Task to complete
Identify every line in the records below that contains the word "Right", and reproduce each one.

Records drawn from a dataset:
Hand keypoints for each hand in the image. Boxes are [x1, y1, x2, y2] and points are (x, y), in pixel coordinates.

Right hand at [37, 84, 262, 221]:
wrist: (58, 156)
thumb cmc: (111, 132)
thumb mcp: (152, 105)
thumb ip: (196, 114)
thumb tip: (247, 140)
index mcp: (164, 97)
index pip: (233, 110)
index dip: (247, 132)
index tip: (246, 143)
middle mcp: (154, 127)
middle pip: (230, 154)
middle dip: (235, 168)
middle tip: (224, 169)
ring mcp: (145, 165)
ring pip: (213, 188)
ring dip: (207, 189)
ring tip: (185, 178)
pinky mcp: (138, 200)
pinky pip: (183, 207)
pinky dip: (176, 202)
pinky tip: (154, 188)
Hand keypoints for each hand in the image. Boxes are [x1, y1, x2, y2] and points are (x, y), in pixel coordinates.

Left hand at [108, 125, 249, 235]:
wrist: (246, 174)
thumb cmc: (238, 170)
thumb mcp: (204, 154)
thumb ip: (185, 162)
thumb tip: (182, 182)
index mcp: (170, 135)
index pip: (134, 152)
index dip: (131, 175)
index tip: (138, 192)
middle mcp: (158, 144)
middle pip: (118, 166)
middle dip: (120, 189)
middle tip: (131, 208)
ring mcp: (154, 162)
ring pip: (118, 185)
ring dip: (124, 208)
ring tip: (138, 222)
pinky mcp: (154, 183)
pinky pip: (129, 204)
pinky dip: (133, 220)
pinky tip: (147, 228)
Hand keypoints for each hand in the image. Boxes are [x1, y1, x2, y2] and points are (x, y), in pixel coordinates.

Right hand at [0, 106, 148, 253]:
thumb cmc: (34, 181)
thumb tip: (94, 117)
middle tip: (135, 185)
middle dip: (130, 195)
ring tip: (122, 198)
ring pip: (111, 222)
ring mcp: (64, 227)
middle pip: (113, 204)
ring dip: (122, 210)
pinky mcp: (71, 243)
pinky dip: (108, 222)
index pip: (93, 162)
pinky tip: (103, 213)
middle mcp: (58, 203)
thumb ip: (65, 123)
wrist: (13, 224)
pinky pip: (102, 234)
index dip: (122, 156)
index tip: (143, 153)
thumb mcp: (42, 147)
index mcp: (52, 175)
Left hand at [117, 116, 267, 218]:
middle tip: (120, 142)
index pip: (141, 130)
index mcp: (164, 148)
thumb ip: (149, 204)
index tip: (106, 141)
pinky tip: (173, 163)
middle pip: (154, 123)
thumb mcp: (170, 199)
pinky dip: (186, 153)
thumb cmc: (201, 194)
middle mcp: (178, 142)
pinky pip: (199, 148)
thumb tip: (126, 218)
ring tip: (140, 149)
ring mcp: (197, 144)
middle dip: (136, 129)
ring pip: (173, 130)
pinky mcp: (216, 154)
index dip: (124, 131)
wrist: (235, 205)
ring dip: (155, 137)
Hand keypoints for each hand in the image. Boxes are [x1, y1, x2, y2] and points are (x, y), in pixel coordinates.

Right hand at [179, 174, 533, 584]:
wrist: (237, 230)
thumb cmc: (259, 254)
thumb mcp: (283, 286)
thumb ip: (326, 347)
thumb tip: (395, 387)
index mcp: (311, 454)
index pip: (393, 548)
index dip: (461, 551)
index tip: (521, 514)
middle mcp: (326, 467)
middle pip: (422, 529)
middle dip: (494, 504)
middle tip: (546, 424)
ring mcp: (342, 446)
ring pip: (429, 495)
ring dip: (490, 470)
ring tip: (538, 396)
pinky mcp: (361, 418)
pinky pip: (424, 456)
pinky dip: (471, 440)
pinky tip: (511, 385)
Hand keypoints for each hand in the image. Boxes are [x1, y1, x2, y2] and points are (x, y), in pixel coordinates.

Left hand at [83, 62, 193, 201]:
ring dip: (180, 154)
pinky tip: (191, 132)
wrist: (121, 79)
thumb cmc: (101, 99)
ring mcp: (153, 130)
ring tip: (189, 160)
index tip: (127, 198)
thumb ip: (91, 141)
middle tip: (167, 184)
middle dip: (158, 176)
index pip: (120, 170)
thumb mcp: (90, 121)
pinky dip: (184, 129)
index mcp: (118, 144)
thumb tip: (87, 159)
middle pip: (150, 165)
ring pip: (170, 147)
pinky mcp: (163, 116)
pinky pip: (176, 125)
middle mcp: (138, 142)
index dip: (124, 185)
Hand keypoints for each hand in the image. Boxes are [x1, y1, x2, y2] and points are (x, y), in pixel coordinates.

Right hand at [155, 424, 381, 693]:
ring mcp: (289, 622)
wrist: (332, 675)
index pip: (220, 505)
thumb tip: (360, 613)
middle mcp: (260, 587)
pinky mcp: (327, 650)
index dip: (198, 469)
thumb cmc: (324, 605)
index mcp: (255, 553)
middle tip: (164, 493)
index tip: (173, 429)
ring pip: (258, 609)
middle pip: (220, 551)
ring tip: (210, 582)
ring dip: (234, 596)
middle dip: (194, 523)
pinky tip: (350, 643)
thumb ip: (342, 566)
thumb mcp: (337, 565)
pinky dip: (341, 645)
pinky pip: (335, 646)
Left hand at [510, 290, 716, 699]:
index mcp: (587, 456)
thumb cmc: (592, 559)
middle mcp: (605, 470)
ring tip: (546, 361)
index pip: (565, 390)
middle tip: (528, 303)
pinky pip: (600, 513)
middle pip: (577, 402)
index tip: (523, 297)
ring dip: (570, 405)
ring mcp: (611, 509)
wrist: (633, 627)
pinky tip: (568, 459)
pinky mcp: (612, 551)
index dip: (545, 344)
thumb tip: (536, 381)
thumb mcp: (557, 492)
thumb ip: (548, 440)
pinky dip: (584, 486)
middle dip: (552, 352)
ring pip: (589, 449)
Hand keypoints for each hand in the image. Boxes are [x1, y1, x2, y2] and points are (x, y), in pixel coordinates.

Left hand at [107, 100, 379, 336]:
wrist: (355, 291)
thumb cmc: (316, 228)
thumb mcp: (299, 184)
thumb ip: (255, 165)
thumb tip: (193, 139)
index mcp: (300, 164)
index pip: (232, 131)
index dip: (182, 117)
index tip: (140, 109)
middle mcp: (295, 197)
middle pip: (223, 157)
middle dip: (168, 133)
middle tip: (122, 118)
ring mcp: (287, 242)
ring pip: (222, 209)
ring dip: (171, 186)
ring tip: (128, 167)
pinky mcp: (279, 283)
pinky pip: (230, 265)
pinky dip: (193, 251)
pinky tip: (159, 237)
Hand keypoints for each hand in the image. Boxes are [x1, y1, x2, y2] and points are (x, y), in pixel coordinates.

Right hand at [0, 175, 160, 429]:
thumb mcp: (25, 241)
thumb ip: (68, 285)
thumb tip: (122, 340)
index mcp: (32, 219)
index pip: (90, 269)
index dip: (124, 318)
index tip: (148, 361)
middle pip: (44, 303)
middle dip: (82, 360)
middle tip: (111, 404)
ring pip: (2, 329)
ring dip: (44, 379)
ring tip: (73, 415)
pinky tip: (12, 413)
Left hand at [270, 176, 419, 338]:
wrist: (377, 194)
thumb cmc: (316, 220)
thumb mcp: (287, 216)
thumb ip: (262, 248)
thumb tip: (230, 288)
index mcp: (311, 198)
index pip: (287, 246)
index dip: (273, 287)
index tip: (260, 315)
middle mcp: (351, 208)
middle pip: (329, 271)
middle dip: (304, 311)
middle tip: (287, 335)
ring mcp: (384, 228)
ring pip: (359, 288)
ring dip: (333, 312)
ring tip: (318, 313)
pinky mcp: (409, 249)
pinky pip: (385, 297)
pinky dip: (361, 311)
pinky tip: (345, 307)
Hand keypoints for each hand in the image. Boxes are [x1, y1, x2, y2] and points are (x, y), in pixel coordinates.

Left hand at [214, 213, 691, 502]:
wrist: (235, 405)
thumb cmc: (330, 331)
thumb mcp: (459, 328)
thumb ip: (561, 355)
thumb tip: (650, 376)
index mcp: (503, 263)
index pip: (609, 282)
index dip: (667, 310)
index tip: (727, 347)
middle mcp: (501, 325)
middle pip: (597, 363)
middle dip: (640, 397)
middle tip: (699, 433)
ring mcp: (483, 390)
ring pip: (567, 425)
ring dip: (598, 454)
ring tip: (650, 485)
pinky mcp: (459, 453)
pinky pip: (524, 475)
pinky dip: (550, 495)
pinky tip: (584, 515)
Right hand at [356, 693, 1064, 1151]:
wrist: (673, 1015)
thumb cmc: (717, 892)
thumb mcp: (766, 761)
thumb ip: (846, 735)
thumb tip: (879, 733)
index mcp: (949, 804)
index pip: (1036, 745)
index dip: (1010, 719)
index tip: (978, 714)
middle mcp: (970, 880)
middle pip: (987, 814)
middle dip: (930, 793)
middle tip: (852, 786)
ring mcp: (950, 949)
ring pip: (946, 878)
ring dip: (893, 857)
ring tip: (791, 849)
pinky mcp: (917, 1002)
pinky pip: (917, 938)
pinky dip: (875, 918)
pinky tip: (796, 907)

Output for this task
Right hand at [37, 84, 262, 221]:
Right hand at [0, 106, 148, 253]:
Right hand at [179, 174, 533, 584]:
Right hand at [155, 424, 381, 693]:
Right hand at [0, 175, 160, 429]:
Right hand at [356, 693, 1064, 1151]:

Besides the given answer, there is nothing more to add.